Description of the task
In your reply, repeat the full listing exactly and leave each picture out.

*** Supplied records ***

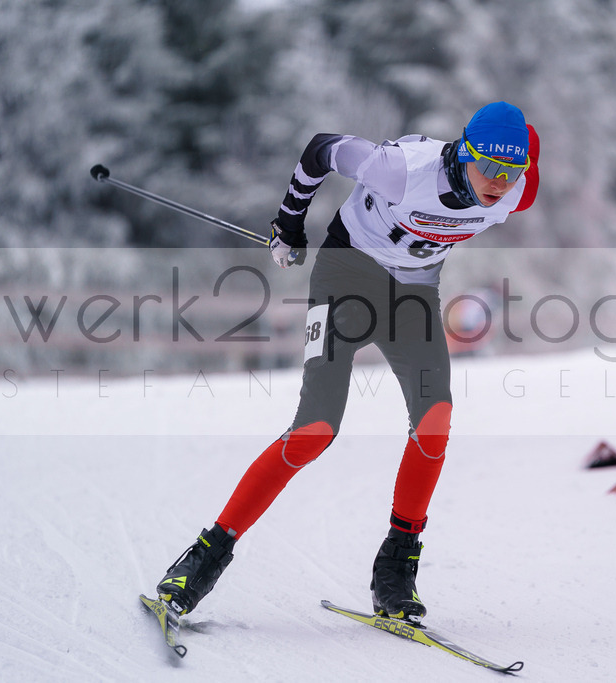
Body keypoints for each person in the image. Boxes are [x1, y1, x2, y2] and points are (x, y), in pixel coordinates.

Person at [153, 102, 539, 623]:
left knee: (435, 424)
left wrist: (513, 154)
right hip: (344, 279)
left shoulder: (517, 189)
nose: (499, 182)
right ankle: (202, 559)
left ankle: (395, 571)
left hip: (413, 297)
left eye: (511, 170)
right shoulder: (402, 171)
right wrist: (290, 223)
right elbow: (320, 149)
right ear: (464, 152)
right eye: (490, 166)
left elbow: (523, 147)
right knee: (314, 429)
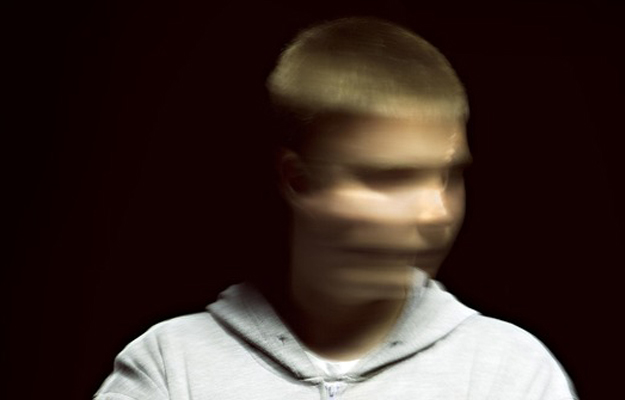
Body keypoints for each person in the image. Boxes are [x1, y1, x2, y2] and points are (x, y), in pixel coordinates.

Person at [95, 17, 577, 400]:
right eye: (392, 177)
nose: (436, 213)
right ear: (299, 180)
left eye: (449, 176)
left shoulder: (513, 374)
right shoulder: (171, 368)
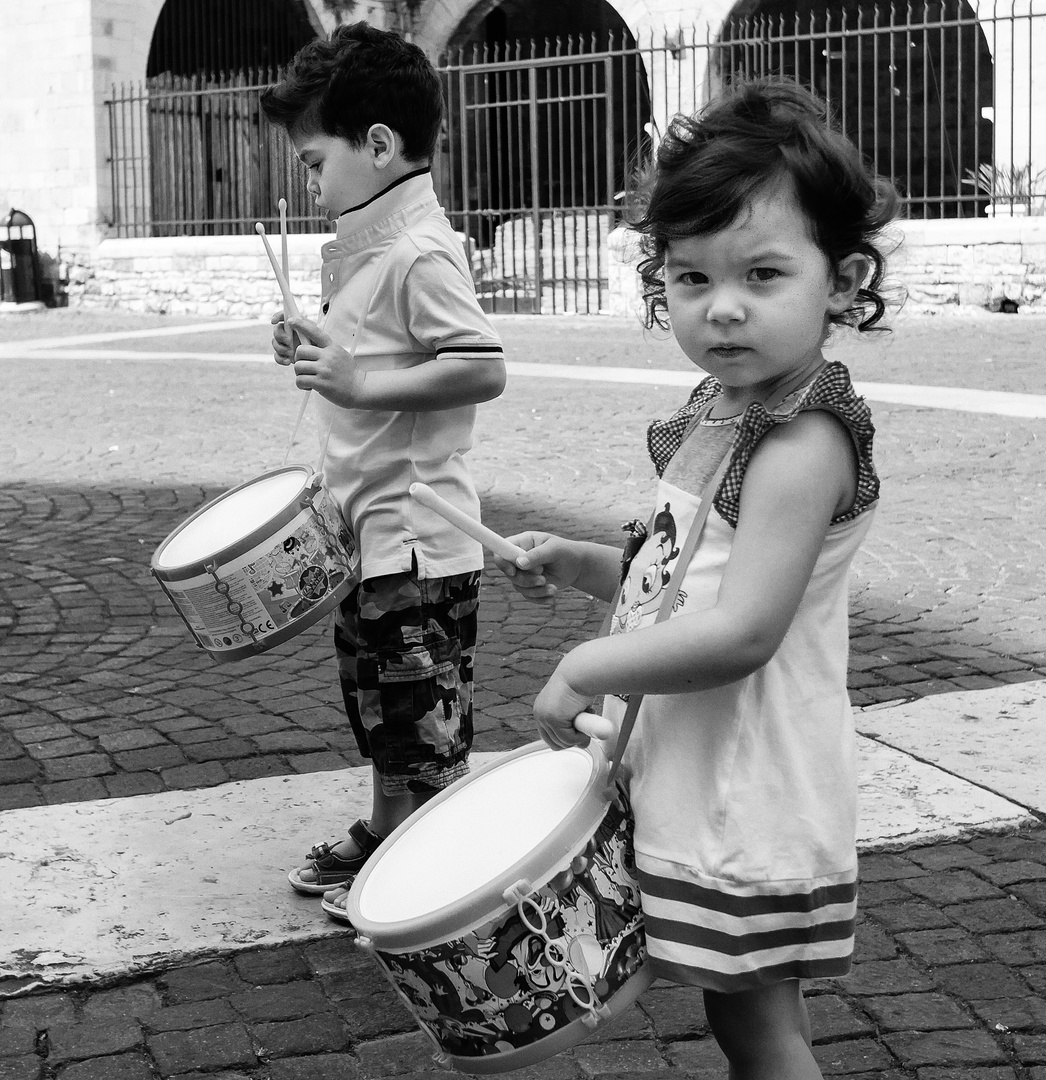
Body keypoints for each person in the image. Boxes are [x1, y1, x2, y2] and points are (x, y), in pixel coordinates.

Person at [495, 79, 898, 1079]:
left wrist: (588, 665)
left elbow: (743, 629)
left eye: (762, 274)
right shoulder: (727, 405)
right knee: (751, 1016)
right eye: (688, 279)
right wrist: (586, 566)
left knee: (755, 1028)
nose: (720, 308)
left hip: (748, 775)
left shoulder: (801, 436)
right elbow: (677, 581)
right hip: (705, 756)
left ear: (841, 279)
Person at [260, 23, 507, 922]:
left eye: (316, 161)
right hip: (370, 534)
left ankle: (434, 867)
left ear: (379, 145)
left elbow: (482, 365)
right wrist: (322, 346)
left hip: (420, 538)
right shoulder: (368, 248)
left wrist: (359, 381)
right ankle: (386, 828)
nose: (310, 180)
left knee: (424, 716)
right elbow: (375, 356)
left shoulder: (419, 251)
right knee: (380, 704)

*** End of Supplied records ***

Answer below
Body keypoints for each person in the image. Boxes are [x1, y1, x2, y2] and points are (x, y), in pixel coordinates.

Person at [153, 102, 539, 623]:
left knee: (435, 424)
left wrist: (513, 154)
right hip: (344, 279)
left shoulder: (517, 189)
nose: (499, 182)
right ankle: (202, 559)
left ankle: (395, 571)
left hip: (413, 297)
left eye: (511, 170)
right shoulder: (402, 171)
right wrist: (290, 223)
right elbow: (320, 149)
right ear: (464, 152)
right eye: (490, 166)
left elbow: (523, 147)
right knee: (314, 429)
Body keypoints for each person in the image. Boxes are [x1, y1, x2, y2] and points are (x, y), in pixel coordinates.

Person at [95, 17, 577, 400]:
right eye: (392, 177)
nose: (436, 213)
right ear: (299, 180)
left eye: (449, 176)
left shoulder: (513, 374)
right shoulder: (171, 368)
Body keypoints for each person in the image. Boxes are [x1, y1, x2, y2] and points are (x, y), in pixel coordinates.

Person at [495, 79, 898, 1079]:
left wrist: (588, 665)
left elbow: (743, 629)
left eye: (762, 274)
right shoulder: (727, 405)
right knee: (751, 1016)
right eye: (688, 279)
right wrist: (586, 566)
left knee: (755, 1028)
nose: (720, 308)
left hip: (748, 775)
left shoulder: (801, 436)
right elbow: (677, 581)
right hip: (705, 756)
left ear: (841, 279)
Person at [260, 23, 507, 922]:
left eye: (316, 161)
right hip: (370, 534)
left ankle: (434, 867)
left ear: (379, 145)
left elbow: (482, 365)
right wrist: (322, 346)
left hip: (420, 538)
right shoulder: (368, 248)
left wrist: (359, 381)
right ankle: (386, 828)
nose: (310, 180)
left knee: (424, 716)
right elbow: (375, 356)
left shoulder: (419, 251)
right knee: (380, 704)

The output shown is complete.